Vector database search with frequent updates is increasingly critical in applications such as retrieval augmented generation, recommendation systems, and large-scale embedding retrieval. Existing solutions, such as graph-based and partition-based approximate nearest neighbor search (ANNS), suffer from frequent index rebuilding due to data distribution-dependent indexing that impacts continuous deployment and causes long rebuilding latency. This paper proposes an algorithm-hardware co-designed platform, ACRONYM, that addresses key problems with state of the art database search.

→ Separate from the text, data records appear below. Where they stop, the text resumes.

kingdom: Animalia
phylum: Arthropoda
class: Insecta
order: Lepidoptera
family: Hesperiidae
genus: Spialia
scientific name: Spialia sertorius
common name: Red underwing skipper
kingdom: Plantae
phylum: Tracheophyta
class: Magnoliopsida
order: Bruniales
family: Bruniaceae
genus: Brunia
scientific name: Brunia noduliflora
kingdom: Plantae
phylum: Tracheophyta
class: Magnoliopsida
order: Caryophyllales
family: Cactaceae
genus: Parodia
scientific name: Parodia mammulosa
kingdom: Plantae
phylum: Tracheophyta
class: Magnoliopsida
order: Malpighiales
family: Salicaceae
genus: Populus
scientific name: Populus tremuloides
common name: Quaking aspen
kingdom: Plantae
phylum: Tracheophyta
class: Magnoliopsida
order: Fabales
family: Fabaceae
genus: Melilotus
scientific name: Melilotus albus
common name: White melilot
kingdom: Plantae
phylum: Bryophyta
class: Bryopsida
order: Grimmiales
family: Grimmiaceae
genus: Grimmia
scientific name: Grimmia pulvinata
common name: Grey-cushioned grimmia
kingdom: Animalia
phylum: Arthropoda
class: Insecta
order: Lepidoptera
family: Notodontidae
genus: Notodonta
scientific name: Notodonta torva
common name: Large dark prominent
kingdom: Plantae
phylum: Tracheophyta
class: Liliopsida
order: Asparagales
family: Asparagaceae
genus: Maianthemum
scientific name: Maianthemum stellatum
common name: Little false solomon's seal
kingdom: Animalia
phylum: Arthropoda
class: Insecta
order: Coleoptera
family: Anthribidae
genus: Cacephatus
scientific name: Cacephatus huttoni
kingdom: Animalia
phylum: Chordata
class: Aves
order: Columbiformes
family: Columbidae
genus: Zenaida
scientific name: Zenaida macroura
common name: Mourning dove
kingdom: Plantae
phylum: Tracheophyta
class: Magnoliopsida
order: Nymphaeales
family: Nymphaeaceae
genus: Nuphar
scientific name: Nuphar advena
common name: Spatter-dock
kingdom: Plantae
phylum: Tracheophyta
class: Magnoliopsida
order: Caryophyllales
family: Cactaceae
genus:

Algorithmically, it leverages efficient encoding independent of data distribution and Hamming-distance based search for efficient hardware acceleration. Architecturally, we propose CAM-based in-memory parallel distance computation followed by time multiplexed approximated top-k selection to enable the exhaustive search. We propose two-stage search that includes coarse search followed by binary refinement to achieve high recall in CAM based search which is heavily limited to small vector dimension due to capacity and wordline parasitic. ACRONYM supports continuous update without stalling and integrates novel XOR-and-Accumulate (XAC) based systolic-array encoder for efficient on chip encoding during search. Across million-scale datasets, while serving dynamic database ACRONYM achieves >90% recall at a throughput of 8e6 queries per second, with a memory footprint of only 32MB and an average energy consumption of 2.56uJ per query, speedup over HNSW (CPU) of about 400x and FAISS-IVF (GPU) of about 80x.

翻译：频繁更新的向量数据库搜索在检索增强生成、推荐系统和大规模嵌入检索等应用中日益关键。现有解决方案（如基于图和基于分区的近似最近邻搜索）因依赖数据分布的索引机制导致持续部署困难、重建延迟长，常需频繁重建索引。本文提出一种算法-硬件协同设计平台ACRONYM，解决了当前最先进数据库搜索中的关键问题。在算法层面，它利用独立于数据分布的高效编码和基于汉明距离的搜索实现高效硬件加速。在架构层面，我们提出基于内容可寻址存储器的内存并行距离计算，随后通过时分复用近似top-k选择实现穷举搜索。我们提出包含粗搜索和二元精化的两阶段搜索策略，以在受容量和字线寄生效应严重限制于小向量维度的基于CAM的搜索中实现高召回率。ACRONYM支持无阻塞连续更新，并集成基于异或累加（XAC）的脉动阵列编码器，在搜索过程中实现高效片内编码。在百万级数据集上，服务于动态数据库时，ACRONYM在8e6查询/秒的吞吐量下实现>90%召回率，内存占用仅32MB，平均每查询能耗2.56μJ，比HNSW（CPU）加速约400倍，比FAISS-IVF（GPU）加速约80倍。